I was thinking buying some Smoke Spray and try to replicate the design


----------



## tlSeR20DE (Sep 9, 2002)

yea turbo13, where'd ya get those tails? looks pretty sweet man!


----------



## AVERAGE (Aug 9, 2002)

*damn, i have a b12*

well they wont fit in my car but i would like to know where u got the pulsar emblem from


----------



## turbob13 (Sep 28, 2002)

they are 4 dr R32 skyline tails. they show up on ebay once in awhile.


----------



## tlSeR20DE (Sep 9, 2002)

how much fab did it take to get those in? looks pretty damn good man..


----------



## turbob13 (Sep 28, 2002)

it took a lot of cutting and bondo. my only advice is to have it done right and to make sure that the trunk is still properly sealed.


----------



## tlSeR20DE (Sep 9, 2002)

other than the cutting and bondo, do they pretty much just plug in? or is the wiring different?


----------



## turbob13 (Sep 28, 2002)

the wiring is pretty basic. just find the brake, signal, and reverse light wires on the R32 lights and connect(tap) them to the stock light harness.


----------



## tlSeR20DE (Sep 9, 2002)

ahh.. cool cool.. thanks a bunch man.. maybe i might try and tackle this sometime... about how long did it take u to do the conversion?


----------



## PrOxLaMuS© (Aug 11, 2002)

Yes how long??? Im now thinking of buyin some.... but damn... dont even know how to use bondo


----------



## 93det (Oct 2, 2002)

*too late*

sorry bro ive had r32 tails on my sentra for months now.

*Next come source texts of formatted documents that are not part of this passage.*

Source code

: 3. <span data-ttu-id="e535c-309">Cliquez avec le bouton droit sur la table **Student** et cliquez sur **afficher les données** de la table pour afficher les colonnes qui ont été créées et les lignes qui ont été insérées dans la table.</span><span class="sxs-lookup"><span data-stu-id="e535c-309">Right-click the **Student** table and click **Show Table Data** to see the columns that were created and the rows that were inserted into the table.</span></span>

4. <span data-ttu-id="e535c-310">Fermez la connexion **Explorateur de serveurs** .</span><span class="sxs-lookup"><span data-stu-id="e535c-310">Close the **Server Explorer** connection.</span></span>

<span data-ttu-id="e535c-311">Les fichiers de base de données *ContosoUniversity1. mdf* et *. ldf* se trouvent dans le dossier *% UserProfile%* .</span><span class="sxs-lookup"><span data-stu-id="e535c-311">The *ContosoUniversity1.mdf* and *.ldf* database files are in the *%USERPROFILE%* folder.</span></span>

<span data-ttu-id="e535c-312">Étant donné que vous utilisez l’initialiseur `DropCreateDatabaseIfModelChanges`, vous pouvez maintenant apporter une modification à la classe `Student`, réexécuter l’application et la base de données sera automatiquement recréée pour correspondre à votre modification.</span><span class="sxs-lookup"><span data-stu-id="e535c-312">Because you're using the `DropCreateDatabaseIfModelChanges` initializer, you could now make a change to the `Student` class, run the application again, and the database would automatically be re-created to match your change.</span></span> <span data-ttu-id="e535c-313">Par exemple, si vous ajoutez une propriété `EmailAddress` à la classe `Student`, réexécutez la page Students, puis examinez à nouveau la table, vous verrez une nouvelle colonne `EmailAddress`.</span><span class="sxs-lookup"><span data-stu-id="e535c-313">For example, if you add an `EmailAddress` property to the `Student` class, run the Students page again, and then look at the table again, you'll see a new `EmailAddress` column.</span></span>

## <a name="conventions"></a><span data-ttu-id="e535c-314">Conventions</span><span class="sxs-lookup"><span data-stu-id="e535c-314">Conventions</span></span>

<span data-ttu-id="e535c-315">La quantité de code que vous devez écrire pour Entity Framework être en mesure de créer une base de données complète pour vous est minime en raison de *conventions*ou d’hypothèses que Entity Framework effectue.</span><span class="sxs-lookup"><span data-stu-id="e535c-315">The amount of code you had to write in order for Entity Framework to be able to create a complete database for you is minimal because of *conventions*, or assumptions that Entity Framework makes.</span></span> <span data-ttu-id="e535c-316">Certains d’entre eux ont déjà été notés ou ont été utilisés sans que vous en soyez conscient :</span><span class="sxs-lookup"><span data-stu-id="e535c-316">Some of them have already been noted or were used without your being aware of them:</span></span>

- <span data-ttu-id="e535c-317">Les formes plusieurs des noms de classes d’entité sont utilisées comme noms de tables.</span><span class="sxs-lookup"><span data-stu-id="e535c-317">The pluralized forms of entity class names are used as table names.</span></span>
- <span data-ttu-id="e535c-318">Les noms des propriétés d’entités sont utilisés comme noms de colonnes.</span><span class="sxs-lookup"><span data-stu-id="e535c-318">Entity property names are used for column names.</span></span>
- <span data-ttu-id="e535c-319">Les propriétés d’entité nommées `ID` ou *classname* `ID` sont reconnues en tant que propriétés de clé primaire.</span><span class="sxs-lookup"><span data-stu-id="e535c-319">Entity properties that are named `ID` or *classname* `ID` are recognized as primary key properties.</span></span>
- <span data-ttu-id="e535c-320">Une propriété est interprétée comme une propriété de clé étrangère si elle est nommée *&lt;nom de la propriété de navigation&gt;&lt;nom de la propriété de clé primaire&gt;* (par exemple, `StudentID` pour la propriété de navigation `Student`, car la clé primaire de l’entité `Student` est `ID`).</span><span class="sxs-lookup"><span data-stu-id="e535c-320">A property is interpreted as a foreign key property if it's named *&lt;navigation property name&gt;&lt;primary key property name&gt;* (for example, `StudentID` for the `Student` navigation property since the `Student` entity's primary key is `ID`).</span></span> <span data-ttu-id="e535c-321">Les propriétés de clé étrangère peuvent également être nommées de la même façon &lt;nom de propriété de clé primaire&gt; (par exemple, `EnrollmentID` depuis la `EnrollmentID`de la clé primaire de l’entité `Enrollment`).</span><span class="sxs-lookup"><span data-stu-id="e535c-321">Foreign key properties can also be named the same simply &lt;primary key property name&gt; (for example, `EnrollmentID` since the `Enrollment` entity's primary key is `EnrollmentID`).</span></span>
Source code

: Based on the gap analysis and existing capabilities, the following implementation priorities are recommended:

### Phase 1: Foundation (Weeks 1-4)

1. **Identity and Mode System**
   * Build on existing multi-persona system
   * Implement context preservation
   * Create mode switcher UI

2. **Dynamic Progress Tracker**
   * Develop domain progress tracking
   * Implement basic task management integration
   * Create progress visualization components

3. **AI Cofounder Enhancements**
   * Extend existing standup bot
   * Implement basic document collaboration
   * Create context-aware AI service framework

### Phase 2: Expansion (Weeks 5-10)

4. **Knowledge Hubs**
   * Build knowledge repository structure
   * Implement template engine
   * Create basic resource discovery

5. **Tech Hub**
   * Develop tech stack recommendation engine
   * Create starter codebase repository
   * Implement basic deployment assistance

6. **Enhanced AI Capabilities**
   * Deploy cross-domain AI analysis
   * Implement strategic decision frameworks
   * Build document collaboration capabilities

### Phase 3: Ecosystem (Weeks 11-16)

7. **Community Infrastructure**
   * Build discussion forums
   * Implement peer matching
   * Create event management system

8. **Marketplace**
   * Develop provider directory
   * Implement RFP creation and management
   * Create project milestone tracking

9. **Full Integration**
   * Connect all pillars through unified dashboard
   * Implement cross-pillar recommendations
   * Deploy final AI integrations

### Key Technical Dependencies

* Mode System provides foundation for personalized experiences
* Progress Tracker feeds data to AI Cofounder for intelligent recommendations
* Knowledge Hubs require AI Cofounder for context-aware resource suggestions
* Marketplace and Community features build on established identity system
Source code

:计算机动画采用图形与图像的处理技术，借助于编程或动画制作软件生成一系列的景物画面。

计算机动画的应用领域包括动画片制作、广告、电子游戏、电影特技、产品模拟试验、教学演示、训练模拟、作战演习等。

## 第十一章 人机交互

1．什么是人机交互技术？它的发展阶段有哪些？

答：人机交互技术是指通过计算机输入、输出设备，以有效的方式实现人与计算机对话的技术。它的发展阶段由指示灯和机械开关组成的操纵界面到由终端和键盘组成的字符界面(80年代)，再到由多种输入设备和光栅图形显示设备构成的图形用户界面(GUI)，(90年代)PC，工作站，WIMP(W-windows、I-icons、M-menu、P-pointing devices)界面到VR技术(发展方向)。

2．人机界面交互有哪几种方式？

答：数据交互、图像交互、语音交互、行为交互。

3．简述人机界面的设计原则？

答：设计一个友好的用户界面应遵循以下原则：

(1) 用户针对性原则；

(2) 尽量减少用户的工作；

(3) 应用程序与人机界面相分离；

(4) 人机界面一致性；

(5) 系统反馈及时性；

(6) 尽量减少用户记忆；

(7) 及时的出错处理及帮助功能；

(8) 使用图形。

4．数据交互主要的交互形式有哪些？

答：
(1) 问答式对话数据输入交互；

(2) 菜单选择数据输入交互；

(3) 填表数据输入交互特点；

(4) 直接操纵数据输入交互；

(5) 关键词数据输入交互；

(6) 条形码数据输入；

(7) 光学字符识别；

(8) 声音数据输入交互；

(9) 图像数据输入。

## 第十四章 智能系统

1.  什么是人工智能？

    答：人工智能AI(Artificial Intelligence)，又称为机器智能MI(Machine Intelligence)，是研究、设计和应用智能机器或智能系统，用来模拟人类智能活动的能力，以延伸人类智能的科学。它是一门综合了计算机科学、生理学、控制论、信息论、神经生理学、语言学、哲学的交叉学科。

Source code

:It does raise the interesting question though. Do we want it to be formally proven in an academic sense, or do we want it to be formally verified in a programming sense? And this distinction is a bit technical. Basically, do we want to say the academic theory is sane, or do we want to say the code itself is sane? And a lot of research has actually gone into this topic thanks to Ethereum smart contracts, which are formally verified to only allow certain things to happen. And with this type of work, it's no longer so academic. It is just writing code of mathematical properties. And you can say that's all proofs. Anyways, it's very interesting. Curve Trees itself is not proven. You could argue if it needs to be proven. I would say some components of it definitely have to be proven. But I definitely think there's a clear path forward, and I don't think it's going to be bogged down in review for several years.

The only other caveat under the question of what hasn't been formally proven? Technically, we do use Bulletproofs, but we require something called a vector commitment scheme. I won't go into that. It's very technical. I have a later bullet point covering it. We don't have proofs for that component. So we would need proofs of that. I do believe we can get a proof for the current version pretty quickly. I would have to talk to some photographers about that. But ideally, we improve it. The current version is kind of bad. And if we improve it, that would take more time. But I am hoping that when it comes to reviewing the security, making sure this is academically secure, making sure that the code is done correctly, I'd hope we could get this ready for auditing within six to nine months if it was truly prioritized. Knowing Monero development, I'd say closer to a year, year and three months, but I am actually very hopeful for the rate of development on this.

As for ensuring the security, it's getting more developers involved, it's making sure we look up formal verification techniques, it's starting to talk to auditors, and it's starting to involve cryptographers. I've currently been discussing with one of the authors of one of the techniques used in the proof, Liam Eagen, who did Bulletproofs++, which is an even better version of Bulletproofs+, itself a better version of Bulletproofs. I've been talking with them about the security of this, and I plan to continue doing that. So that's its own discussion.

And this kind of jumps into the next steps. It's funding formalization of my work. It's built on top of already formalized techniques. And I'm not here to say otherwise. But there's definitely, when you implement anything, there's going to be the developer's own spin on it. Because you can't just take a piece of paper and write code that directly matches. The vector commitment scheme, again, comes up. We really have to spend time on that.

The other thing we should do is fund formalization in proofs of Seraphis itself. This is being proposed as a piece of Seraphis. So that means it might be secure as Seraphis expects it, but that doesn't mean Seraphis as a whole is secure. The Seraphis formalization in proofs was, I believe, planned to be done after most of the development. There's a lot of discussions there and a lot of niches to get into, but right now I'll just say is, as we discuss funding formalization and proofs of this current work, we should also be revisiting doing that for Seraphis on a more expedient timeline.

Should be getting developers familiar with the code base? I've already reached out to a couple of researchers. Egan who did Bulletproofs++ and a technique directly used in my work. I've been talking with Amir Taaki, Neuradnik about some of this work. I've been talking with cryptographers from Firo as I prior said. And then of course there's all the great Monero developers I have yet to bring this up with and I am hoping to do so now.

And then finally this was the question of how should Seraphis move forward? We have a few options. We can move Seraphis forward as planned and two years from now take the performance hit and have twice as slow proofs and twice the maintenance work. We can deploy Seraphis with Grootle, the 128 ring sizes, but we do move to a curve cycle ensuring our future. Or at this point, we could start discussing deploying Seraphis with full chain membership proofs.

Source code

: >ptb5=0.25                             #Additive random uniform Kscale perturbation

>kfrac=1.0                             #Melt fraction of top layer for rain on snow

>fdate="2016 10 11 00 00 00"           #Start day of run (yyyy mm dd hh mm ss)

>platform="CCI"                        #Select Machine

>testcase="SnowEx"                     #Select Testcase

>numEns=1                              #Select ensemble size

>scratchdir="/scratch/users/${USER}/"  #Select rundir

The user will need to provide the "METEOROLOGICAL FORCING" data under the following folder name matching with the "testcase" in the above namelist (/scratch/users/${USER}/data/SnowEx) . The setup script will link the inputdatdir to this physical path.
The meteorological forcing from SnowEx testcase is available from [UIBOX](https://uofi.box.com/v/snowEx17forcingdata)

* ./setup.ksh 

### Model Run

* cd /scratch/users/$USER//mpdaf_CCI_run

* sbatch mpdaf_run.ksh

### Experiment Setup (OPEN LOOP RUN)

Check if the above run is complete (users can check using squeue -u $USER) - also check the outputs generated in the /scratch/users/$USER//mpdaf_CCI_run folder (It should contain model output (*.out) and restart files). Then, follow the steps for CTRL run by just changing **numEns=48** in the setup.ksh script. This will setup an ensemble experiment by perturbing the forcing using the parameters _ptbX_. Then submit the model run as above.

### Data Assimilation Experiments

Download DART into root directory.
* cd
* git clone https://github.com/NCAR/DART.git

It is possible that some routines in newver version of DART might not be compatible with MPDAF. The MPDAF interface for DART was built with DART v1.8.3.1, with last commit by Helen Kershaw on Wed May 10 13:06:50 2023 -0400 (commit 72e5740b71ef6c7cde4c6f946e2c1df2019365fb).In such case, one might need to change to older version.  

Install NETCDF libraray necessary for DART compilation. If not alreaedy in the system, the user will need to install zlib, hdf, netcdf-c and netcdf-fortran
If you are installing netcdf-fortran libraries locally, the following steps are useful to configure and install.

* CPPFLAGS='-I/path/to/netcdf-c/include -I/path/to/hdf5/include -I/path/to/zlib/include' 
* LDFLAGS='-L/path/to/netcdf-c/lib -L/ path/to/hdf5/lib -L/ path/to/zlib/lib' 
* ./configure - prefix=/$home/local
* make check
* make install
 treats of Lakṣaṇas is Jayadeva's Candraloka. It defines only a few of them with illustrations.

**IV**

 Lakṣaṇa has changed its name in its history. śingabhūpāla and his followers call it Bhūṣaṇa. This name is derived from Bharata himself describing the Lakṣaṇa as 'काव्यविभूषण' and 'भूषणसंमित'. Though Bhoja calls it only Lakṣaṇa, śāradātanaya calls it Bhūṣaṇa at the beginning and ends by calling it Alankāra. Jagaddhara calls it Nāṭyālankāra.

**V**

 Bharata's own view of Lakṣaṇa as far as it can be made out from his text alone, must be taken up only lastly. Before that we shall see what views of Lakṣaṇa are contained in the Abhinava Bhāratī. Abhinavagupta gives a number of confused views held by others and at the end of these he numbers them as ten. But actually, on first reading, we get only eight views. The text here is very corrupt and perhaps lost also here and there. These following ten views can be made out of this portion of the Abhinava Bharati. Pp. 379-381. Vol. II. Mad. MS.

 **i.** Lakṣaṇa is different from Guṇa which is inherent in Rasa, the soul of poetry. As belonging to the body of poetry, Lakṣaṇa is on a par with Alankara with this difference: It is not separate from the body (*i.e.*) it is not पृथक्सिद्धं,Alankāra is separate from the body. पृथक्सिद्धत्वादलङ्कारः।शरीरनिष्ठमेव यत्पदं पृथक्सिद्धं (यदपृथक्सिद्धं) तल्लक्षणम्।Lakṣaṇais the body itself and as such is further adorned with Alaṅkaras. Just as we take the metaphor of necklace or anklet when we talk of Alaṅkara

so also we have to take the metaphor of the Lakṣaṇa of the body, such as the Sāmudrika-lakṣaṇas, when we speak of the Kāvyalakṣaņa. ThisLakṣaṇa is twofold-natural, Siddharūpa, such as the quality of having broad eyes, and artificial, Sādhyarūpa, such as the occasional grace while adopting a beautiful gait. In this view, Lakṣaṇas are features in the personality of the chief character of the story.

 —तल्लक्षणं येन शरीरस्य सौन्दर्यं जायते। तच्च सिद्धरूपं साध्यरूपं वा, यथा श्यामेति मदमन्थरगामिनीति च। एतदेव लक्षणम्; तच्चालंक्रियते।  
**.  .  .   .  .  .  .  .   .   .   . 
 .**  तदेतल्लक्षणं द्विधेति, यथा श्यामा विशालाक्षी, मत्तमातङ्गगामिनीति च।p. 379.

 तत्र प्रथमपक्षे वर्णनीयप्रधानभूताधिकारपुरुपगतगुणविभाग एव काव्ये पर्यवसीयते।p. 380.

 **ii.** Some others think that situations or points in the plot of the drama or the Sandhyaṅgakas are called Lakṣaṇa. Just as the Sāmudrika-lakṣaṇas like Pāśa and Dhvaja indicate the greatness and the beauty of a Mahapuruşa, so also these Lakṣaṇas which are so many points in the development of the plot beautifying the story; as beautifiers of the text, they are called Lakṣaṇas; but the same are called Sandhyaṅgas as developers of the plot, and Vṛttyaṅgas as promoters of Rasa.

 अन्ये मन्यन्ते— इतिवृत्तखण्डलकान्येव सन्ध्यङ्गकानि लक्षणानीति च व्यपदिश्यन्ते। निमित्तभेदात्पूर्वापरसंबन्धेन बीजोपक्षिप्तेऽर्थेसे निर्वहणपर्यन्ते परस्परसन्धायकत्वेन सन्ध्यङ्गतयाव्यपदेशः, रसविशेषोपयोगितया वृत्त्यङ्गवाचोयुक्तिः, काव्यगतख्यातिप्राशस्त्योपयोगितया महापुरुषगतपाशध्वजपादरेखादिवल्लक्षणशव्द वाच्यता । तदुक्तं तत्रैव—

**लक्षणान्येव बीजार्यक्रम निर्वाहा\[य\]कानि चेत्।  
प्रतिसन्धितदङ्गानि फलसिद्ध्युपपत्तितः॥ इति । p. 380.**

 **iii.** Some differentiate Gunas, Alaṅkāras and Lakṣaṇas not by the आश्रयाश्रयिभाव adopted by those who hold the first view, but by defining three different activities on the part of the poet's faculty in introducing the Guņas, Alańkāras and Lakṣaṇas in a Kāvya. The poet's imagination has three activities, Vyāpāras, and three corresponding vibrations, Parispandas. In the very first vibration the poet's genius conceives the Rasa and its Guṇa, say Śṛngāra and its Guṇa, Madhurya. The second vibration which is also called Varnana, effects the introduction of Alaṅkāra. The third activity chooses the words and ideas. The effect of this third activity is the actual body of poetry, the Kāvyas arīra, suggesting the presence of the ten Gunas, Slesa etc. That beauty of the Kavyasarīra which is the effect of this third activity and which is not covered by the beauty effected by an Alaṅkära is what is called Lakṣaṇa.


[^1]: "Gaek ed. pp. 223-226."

Let me tell you it s a lot of work. You gotta cut up down and in. and you have to fill out. The wiring is easy, that only takes 10 min. The lights is not a weekend project. Theres also another sentra on ebay that has em done.


----------



## turbob13 (Sep 28, 2002)

93DET - that's actually my car on ebay. Do you have any pics of your tails?


Chris


----------



## 93det (Oct 2, 2002)

yeah i tried to post it last time but the files huge. Do you know how i can make the picture smaller? I had the ones you have but they were shipped out cracked so i sent em back and got the other ones off a r32.


----------